5850 better than 6850, but recent drivers have narrowed down the gap. Plus the tessellation performance of the 6000 series is better than their respective 5000 series except 5770/6770 and 5750/6750 because they are the same cake with slightly different toppings.

So at the same price point, go for the newer product ie, 6850. It consumes less power, heats up less while delivering the same level of performance of a 5850.


----------



## soumo27 (Jun 10, 2011)

Skud said:


> 5850 better than 6850, but recent drivers have narrowed down the gap. Plus the tessellation performance of the 6000 series is better than their respective 5000 series except 5770/6770 and 5750/6750 because they are the same cake with slightly different toppings.
> 
> So at the same price point, go for the newer product ie, 6850. It consumes less power, heats up less while delivering the same level of performance of a 5850.



yea i see... i am not buying it...just inquiring ..


----------



## sukesh1090 (Jun 10, 2011)

but still i think he can play all games in 19" monitor(1366X768) with 6670 or 5770 for a long time at high settings.


----------



## Souro_Ray (Jun 10, 2011)

### GOAL
Summarize the forum thread in three sentences.

[Layout coordinate data]
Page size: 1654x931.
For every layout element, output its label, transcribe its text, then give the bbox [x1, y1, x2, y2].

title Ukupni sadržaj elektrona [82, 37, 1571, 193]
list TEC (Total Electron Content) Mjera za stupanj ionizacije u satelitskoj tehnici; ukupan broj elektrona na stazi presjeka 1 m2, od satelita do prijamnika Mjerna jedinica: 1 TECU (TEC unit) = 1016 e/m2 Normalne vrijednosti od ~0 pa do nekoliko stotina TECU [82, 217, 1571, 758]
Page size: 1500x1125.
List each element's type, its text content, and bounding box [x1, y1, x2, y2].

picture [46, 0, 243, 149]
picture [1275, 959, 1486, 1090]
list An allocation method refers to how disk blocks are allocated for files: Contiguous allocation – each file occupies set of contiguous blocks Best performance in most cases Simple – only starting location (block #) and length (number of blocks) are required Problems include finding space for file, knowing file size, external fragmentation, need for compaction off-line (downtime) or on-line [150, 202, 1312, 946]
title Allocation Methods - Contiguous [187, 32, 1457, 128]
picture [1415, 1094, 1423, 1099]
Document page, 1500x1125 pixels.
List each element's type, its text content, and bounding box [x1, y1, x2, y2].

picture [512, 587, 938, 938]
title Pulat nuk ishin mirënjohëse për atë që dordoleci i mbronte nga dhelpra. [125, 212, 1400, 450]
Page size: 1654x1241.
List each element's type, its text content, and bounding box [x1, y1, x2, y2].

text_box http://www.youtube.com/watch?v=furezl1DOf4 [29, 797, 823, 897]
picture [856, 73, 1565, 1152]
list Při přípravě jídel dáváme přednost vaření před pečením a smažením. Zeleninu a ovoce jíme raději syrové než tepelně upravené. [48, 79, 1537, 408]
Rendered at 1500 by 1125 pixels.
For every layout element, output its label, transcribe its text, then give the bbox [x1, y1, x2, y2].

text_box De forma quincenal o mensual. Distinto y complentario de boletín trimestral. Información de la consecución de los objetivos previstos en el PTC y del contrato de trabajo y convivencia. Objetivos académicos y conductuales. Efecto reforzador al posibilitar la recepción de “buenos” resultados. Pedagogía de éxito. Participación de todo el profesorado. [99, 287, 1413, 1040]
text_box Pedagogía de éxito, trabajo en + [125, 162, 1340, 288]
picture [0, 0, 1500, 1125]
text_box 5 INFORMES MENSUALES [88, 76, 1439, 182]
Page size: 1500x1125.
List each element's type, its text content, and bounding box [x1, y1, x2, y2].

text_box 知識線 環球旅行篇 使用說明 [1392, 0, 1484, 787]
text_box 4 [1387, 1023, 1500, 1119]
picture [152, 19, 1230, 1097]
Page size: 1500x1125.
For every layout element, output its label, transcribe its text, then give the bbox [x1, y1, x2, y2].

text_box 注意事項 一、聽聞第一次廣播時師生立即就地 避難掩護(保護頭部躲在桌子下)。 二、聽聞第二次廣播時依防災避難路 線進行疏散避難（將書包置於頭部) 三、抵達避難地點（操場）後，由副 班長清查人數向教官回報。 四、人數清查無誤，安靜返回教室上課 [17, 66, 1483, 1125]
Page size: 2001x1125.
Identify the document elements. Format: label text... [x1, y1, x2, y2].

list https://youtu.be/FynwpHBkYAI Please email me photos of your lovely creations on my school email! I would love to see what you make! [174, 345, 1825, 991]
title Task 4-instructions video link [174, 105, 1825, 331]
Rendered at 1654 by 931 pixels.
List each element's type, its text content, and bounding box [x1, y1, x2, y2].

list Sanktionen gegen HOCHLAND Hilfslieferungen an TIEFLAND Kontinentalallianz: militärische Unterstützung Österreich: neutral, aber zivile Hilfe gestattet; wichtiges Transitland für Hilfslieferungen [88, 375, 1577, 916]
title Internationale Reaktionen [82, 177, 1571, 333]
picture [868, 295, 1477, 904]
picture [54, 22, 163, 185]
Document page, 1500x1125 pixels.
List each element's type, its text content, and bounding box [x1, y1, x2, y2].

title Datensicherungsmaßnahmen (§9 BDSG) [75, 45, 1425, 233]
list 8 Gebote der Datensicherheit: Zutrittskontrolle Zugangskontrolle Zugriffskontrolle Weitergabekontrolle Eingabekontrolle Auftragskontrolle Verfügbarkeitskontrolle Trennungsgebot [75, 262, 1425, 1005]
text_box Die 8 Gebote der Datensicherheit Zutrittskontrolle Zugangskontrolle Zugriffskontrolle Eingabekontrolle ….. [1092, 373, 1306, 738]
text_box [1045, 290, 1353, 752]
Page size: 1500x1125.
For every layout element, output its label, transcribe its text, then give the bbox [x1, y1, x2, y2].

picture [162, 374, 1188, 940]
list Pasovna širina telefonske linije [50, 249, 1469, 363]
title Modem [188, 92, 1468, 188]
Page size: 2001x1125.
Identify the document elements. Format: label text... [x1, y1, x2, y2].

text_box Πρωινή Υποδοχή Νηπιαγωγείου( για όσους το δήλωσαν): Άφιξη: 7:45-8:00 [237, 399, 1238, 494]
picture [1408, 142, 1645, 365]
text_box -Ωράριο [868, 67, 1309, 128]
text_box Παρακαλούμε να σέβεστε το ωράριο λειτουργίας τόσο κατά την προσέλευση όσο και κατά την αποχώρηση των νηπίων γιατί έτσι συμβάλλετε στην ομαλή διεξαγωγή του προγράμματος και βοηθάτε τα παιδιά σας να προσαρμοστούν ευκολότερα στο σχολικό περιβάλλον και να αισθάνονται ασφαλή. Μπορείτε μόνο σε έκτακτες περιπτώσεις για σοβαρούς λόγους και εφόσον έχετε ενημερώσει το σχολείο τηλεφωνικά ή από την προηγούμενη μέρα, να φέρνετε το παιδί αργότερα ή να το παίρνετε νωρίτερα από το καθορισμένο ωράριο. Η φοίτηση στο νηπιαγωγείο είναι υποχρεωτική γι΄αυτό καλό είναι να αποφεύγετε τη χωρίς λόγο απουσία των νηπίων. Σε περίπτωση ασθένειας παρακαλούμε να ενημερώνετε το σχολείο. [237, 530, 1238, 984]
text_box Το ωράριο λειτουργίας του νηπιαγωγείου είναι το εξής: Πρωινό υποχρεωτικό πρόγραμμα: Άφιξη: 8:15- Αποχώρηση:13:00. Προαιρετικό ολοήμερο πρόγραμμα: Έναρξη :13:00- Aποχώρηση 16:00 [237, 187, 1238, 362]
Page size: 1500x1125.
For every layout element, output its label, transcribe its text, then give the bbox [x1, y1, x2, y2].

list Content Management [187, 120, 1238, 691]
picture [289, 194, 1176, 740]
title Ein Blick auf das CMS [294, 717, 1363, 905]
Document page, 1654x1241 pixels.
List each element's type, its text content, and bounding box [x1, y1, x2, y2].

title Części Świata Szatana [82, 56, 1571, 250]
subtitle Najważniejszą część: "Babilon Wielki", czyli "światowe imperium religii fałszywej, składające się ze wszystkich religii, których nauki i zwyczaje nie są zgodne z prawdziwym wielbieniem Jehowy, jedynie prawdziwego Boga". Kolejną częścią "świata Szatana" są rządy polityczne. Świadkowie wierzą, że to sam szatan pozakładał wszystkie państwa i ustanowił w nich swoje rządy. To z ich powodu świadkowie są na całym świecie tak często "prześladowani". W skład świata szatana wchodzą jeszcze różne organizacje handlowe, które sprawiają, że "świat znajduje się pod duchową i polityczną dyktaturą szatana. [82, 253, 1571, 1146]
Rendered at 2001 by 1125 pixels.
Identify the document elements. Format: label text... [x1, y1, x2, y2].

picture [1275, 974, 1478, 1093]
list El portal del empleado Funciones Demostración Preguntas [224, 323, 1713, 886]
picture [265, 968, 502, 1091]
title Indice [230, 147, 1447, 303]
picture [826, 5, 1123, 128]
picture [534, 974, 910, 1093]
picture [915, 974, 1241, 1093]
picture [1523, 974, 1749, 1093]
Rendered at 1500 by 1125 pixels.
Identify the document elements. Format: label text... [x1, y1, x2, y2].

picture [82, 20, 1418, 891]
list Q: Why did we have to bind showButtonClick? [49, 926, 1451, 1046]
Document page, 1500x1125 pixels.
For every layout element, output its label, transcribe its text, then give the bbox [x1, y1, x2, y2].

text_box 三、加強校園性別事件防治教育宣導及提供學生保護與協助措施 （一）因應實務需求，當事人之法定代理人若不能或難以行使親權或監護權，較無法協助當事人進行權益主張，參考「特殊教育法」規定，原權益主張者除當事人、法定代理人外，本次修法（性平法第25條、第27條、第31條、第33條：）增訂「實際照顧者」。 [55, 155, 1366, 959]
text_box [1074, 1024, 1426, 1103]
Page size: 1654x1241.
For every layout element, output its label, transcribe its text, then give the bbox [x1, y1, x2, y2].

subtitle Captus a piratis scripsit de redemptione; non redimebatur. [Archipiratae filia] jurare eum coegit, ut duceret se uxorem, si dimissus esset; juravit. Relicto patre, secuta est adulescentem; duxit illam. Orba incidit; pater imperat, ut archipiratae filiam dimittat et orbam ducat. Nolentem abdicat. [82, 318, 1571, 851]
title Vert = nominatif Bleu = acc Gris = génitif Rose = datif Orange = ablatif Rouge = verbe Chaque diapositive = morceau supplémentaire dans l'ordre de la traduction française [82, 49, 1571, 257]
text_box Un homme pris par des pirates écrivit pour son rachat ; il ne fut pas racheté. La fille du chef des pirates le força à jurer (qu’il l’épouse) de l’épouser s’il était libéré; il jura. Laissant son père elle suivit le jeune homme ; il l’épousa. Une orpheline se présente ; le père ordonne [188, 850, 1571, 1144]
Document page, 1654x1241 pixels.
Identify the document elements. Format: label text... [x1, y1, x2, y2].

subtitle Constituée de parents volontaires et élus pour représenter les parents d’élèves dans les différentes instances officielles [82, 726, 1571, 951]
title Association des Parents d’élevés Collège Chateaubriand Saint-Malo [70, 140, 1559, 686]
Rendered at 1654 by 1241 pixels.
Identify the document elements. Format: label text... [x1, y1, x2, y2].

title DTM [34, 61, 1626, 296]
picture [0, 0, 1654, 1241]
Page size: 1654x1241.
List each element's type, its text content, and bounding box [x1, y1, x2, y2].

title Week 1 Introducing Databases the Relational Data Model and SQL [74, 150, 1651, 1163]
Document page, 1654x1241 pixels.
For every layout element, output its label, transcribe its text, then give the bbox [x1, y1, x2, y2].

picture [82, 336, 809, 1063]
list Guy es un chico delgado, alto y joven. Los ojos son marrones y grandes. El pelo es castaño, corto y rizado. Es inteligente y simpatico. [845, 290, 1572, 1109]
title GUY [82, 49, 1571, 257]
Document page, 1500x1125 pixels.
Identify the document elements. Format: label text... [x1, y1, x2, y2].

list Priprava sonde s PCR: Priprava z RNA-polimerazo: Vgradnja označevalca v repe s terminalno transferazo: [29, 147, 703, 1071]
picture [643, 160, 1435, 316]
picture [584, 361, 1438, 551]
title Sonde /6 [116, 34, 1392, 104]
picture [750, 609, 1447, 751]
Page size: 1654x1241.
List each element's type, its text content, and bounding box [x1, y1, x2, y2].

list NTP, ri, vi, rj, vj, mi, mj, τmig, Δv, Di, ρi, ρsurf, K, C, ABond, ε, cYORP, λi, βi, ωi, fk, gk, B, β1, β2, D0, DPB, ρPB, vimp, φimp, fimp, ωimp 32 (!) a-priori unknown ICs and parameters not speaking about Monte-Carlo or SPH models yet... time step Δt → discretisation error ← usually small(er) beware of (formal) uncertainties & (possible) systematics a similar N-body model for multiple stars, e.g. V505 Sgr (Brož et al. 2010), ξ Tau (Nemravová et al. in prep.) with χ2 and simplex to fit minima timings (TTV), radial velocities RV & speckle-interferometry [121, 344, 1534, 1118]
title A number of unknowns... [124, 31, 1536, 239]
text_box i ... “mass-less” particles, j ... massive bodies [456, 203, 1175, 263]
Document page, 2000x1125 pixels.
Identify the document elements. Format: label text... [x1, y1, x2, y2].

### EXERCISE RESPONSE
The 5850 is better than the 6850, but recent drivers have narrowed the gap, and the 6000 series has better tessellation performance than the 5000 series except for the 5770/6770 and 5750/6750. At the same price, the newer 6850 is recommended because it uses less power and runs cooler while performing at the level of a 5850. One participant says they are only inquiring and not buying, and another thinks a 6670 or 5770 could run all games at high settings on a 19" (1366X768) monitor for a long time.